In 1895 a man named Sears decided to compete with Montgomery Ward.
Sears was a genius at writing deliciously seductive copy for his catalog which, thanks to the introduction of Rural Free Delivery (RFD) spread across the whole country. Until WWII Sears dominated the retail business in the United States. His first big break out came when he popularized the bicycle just before 1900.
Shortly after WWII, a man named Walton started Walmart. He had figured that Sear’s success with its catalog business had blinded it to the need for many more stores away from the biggest population centers. He also figured that with more efficient and stricter inventory management, as well as lower prices that resulted from that, he could beat Sears at its own game. He was right, though it has taken more than 50 years for Sears to fail.

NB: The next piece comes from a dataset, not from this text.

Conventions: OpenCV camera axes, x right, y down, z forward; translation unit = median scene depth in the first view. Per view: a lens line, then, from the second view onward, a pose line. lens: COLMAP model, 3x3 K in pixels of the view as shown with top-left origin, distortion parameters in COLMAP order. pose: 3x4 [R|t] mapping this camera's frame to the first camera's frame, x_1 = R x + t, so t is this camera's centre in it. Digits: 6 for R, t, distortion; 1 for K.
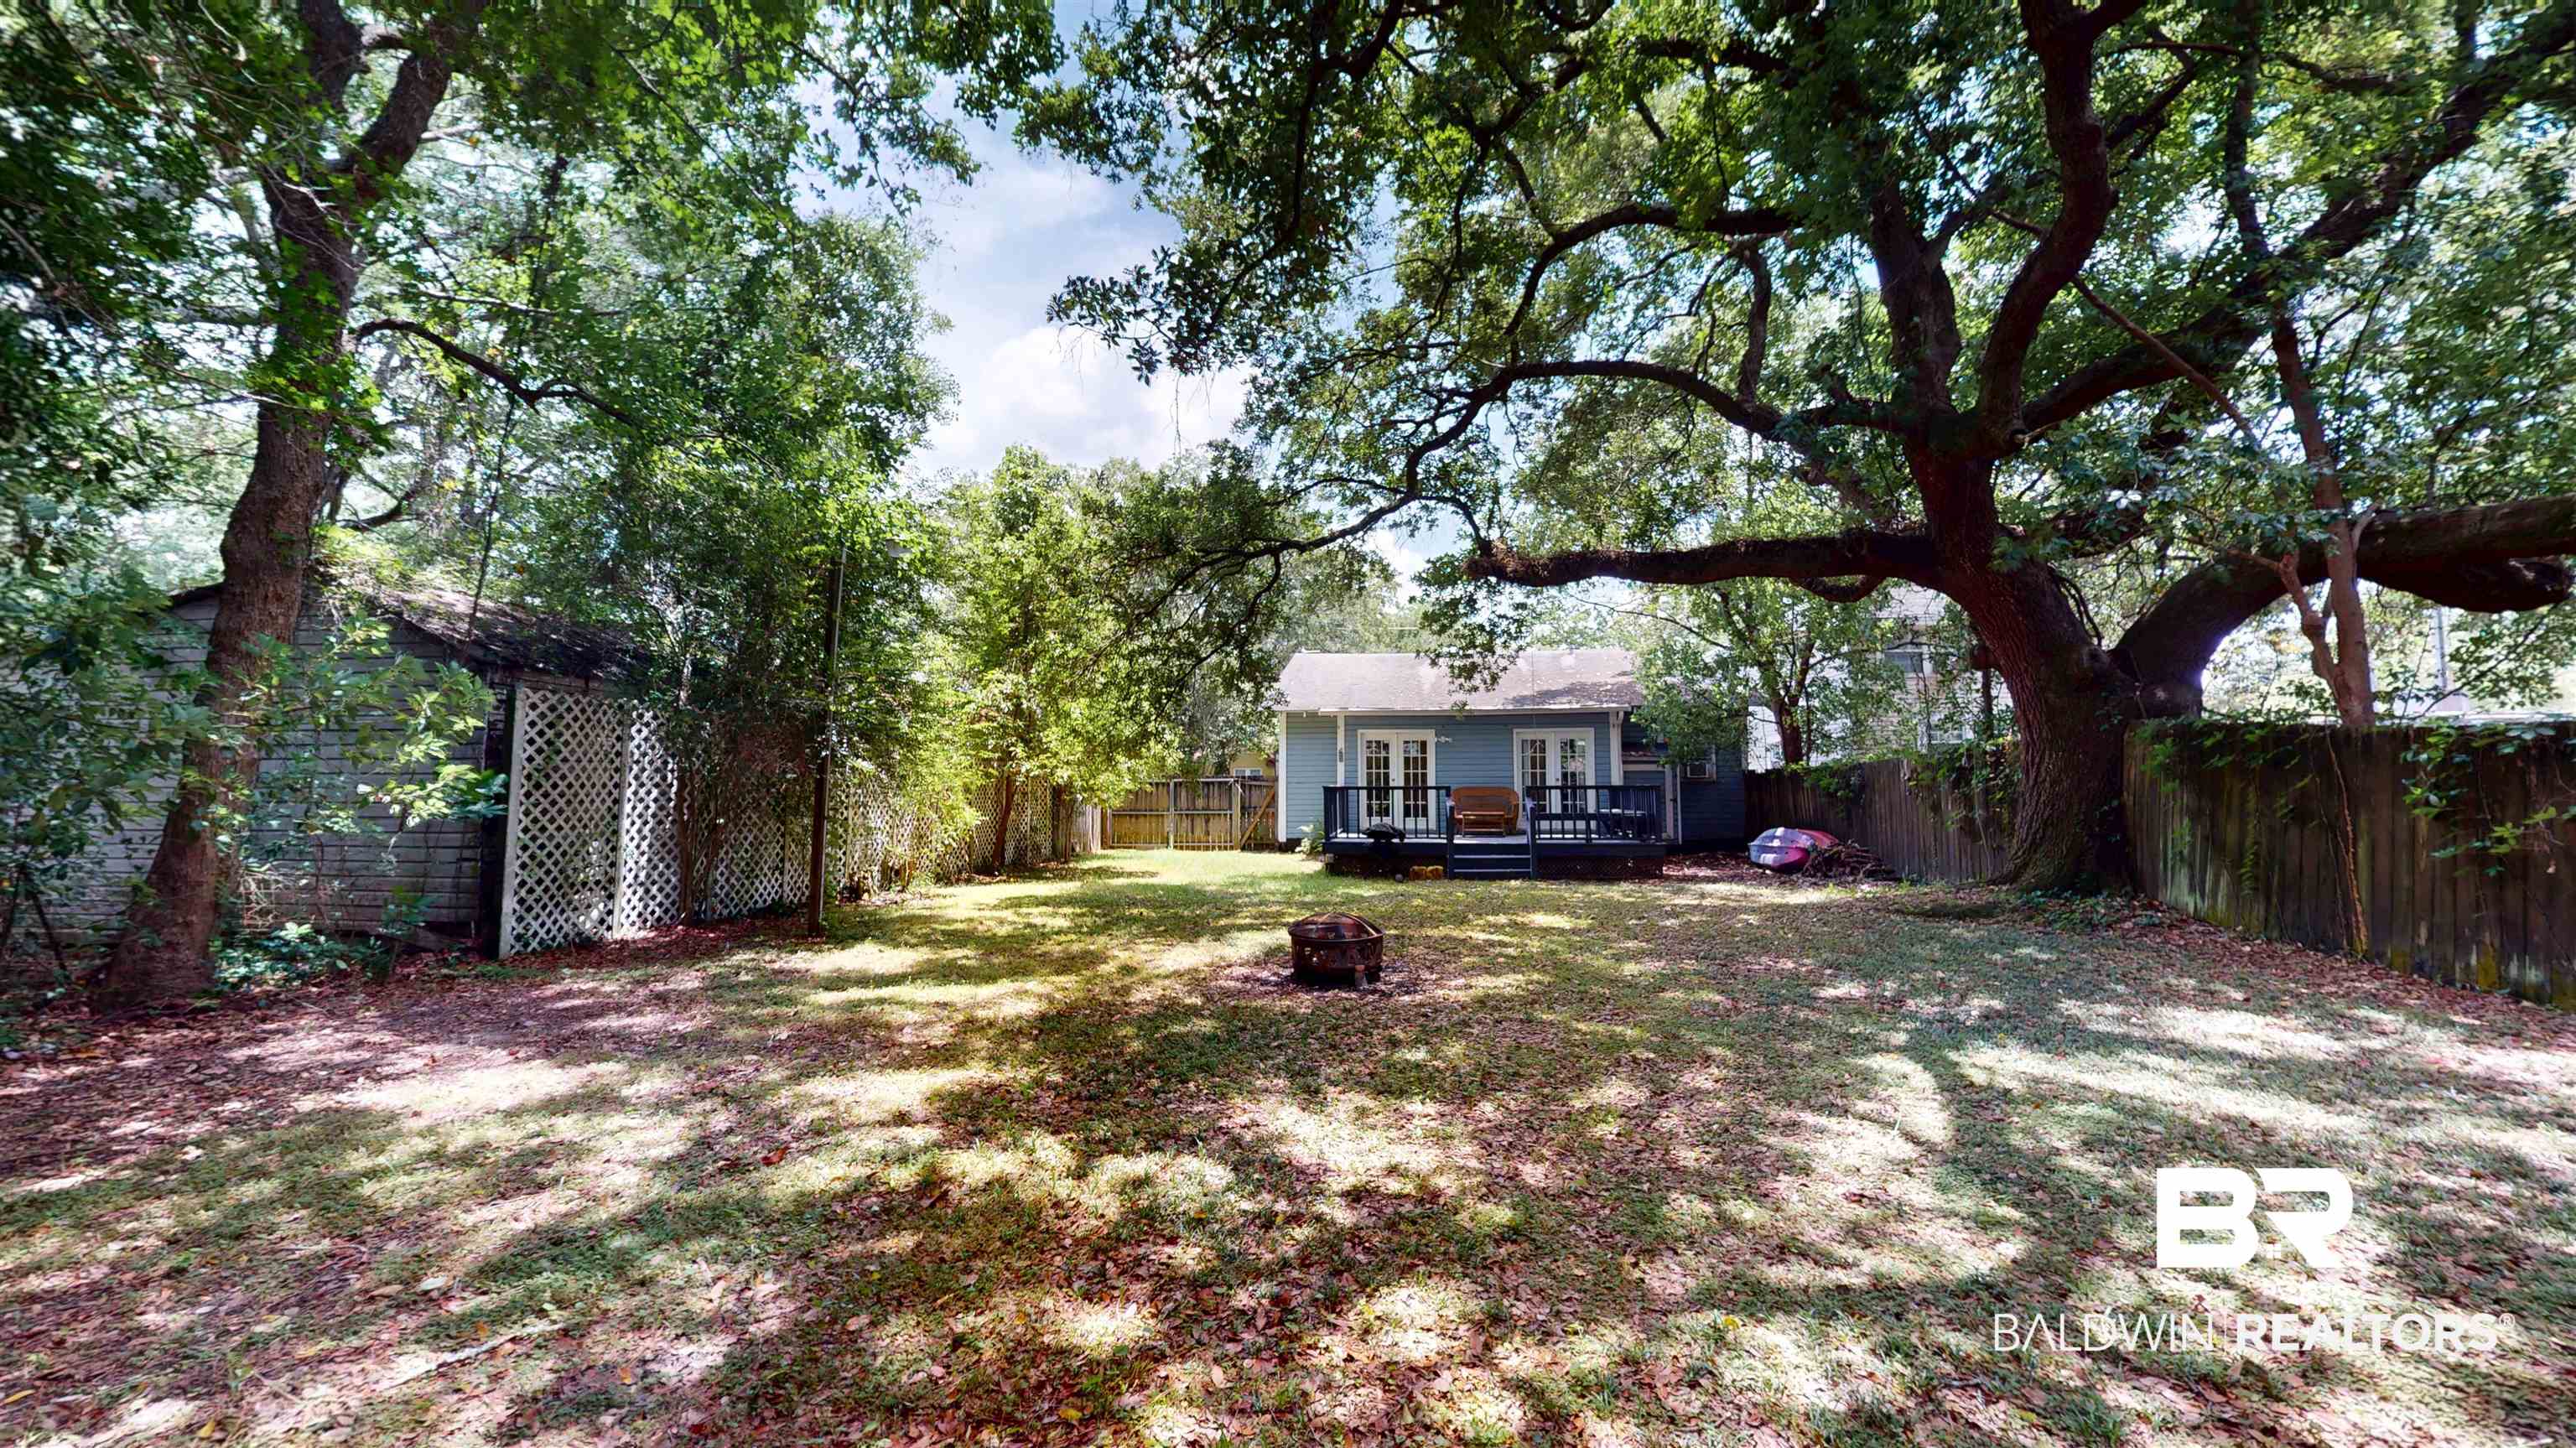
lens RADIAL K [[943.5, 0, 1289.4], [0, 943.5, 725.9], [0, 0, 1]] dist [0.000496, 0.000131]
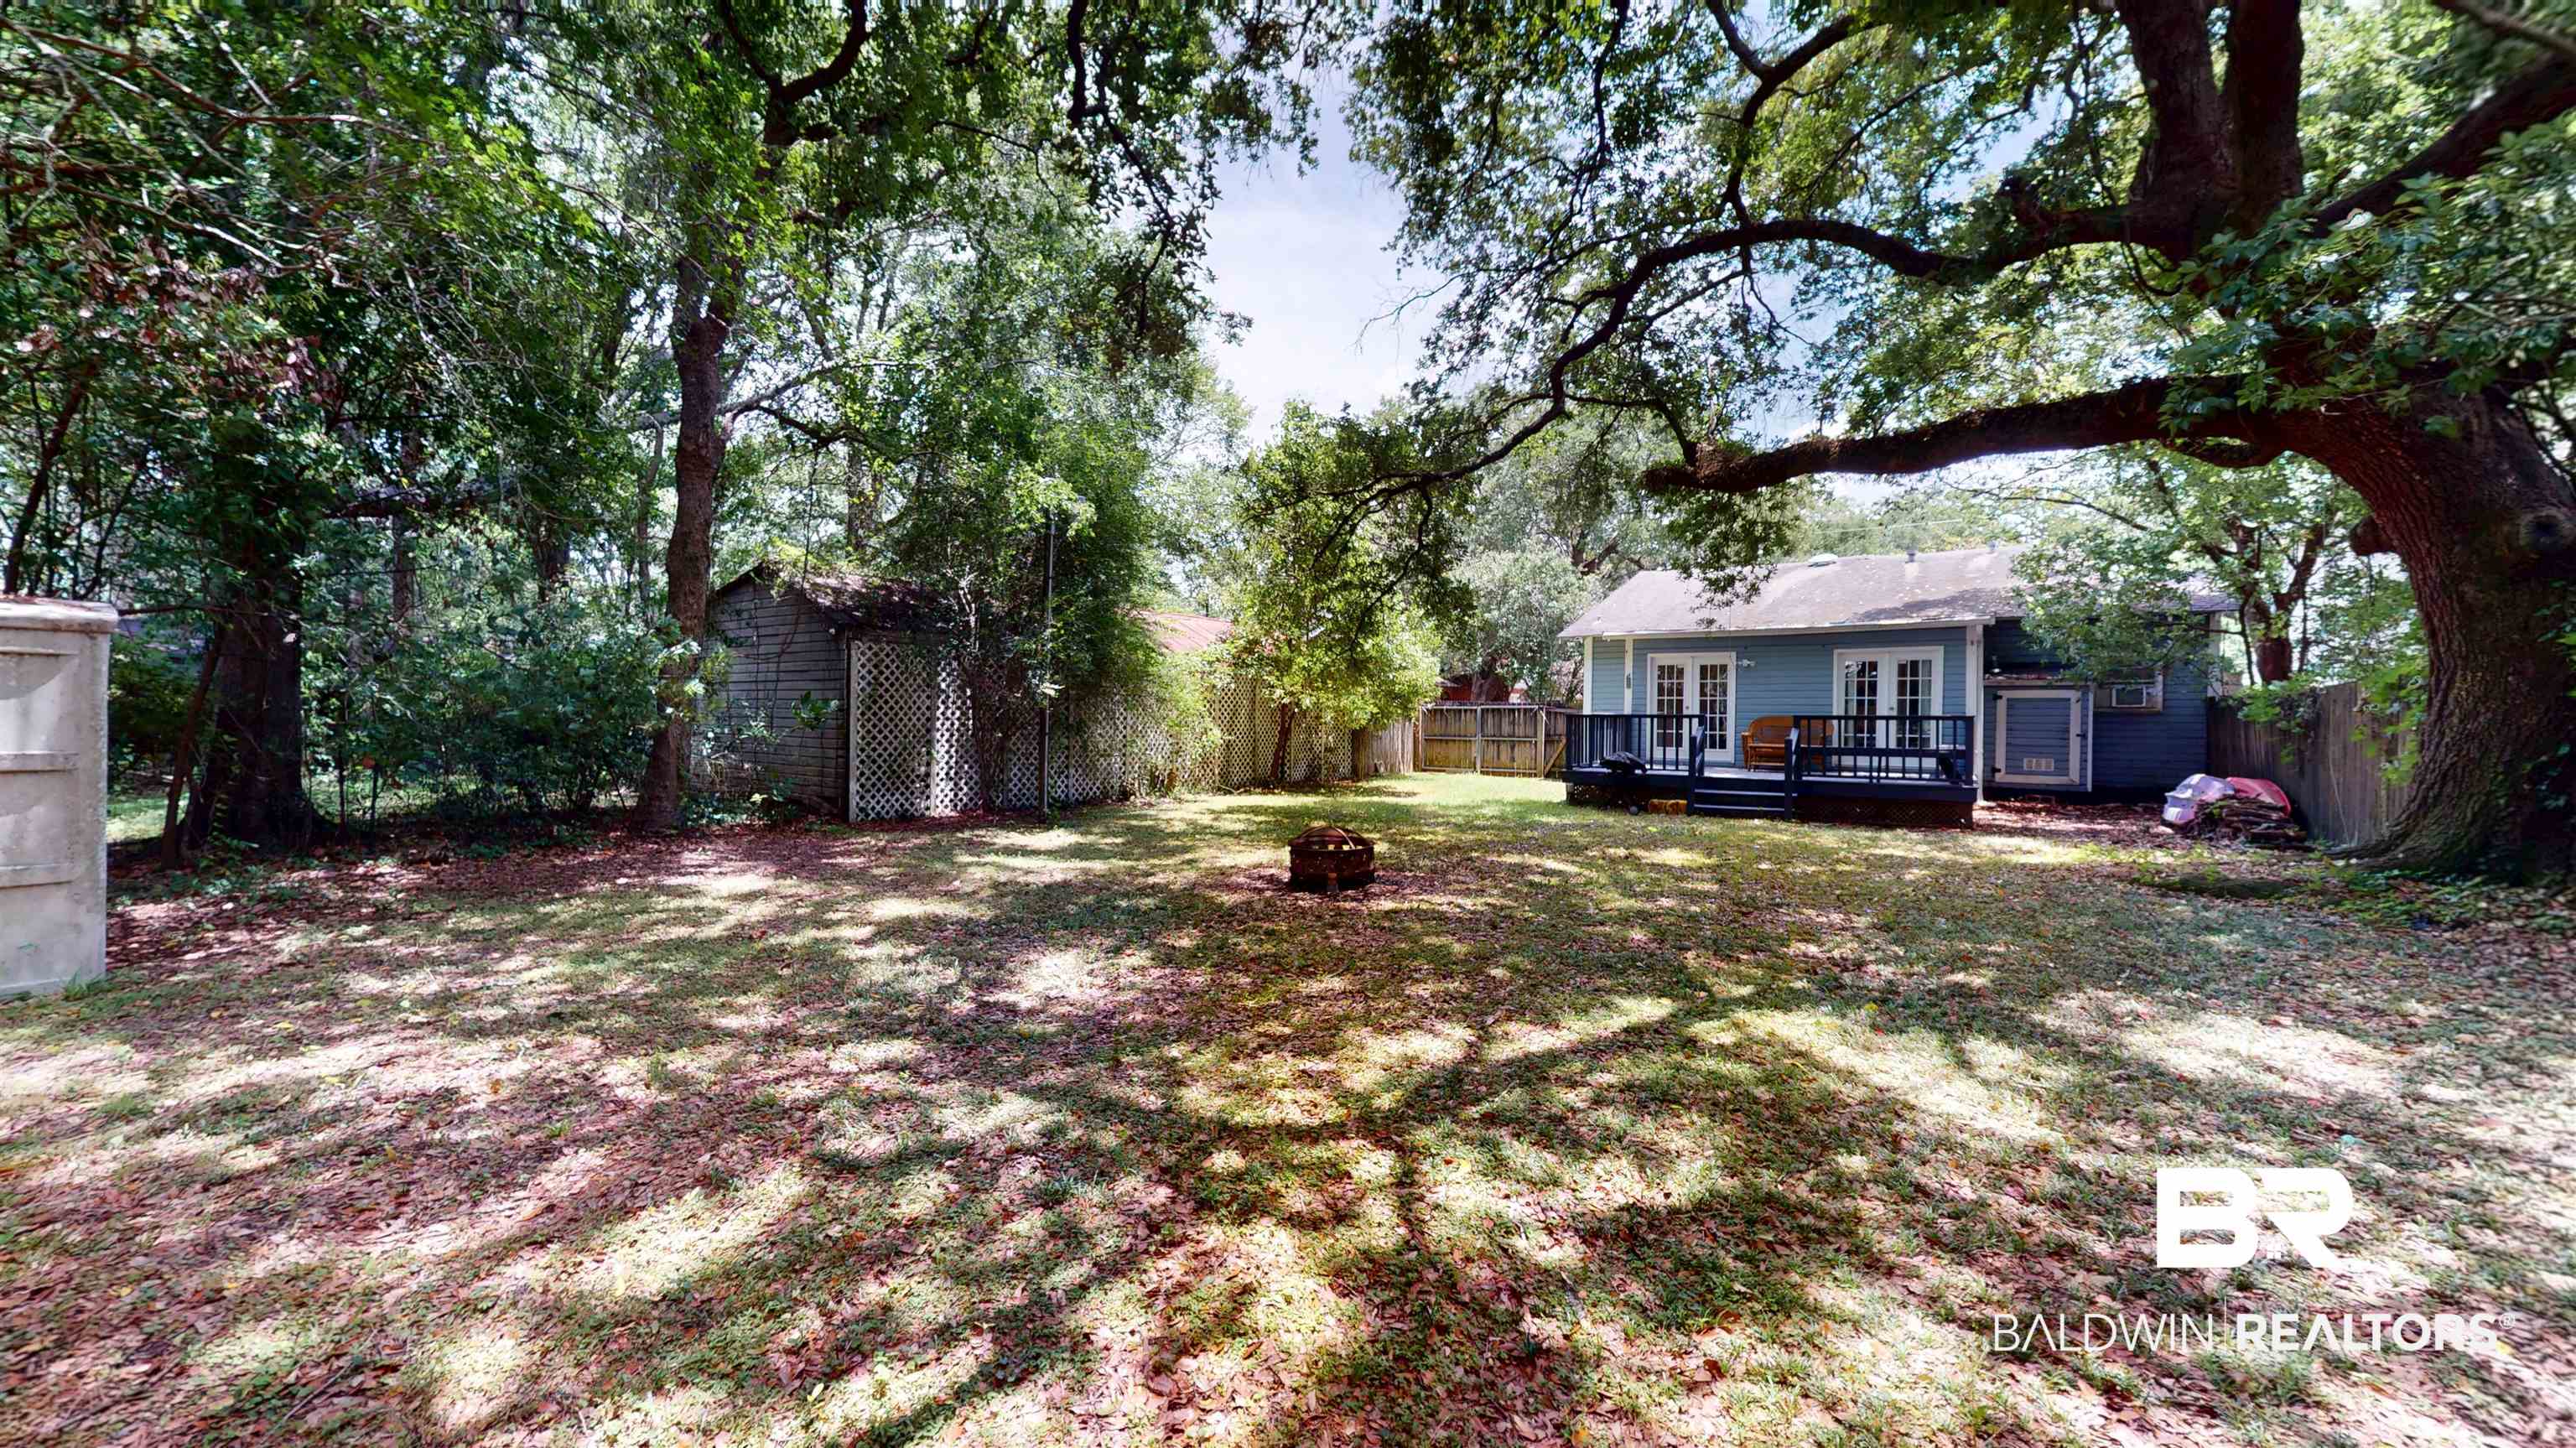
lens RADIAL K [[943.5, 0, 1289.4], [0, 943.5, 725.9], [0, 0, 1]] dist [0.000496, 0.000131]
pose [[0.884378, 0.014330, -0.466551, 0.216183], [0.022371, 0.997079, 0.073032, -0.001337], [0.466235, -0.075025, 0.881474, 0.000482]]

As we turned the corner into the 21st Century (and Al Gore invented the internet), another retail upstart named Bezos imagined mass retailing via WIFI with remote shopping and next day delivery. Bezos is today the richest person in the world, having shoved aside both Bill Gates and Warren Buffett.
What is the 100 year thread? It is not simply selling things. It is HOW to go about doing that as efficiently and effectively as the mechanics and process of the world at large make possible.
If the managers of those sequential companies had remained on their toes, with their eyes wide open, it is quite likely that passing the torch of leadership would have looked quite different. There really was nothing that the successor companies did that the predecessors could not have done IF they had been awake and tried.
Simply put, succeeding generations of business managers have a big advantage in life. Their predecessors gradually became smug and complacent and lose their ability to see changes in the world, which they once had taken advantage of when they started out.
OK – what does this tell us about our world today—not just about selling/buying things—but about how our world can deal with today’s new changes in our political process?
What are the threads of that story?
Americans easily fall in love with buying things—particularly if it is easier, cheaper and fun. With only minor exceptions this is a primarily an American phenomenon.
It is tempting to say that the one thing that is not for sale is love or state of mind. But that is not really true. Today there are online dating and many other ‘soft’ skills about human behavior not just involving sex.
Perhaps the merchandising/retail conglomerates could conjure up some ‘love thy neighbor’ offerings. Imagine discovering that your closest neighbors love the same things you do!? A field day on your block!
If I could subscribe to something like a big brother/big sister program to get to know personally people anywhere and better understand how they think and the reverse, I would do it in a flash.
The thread of the retailing story of the past century is that it may have the potential to pull us out of today’s political nose dive.
The common denominator of all Americans is that we are consumers at heart and we are ready to buy peace on earth and good will to all people.
Who/where is the next forward-thinking retailer who will package that for us?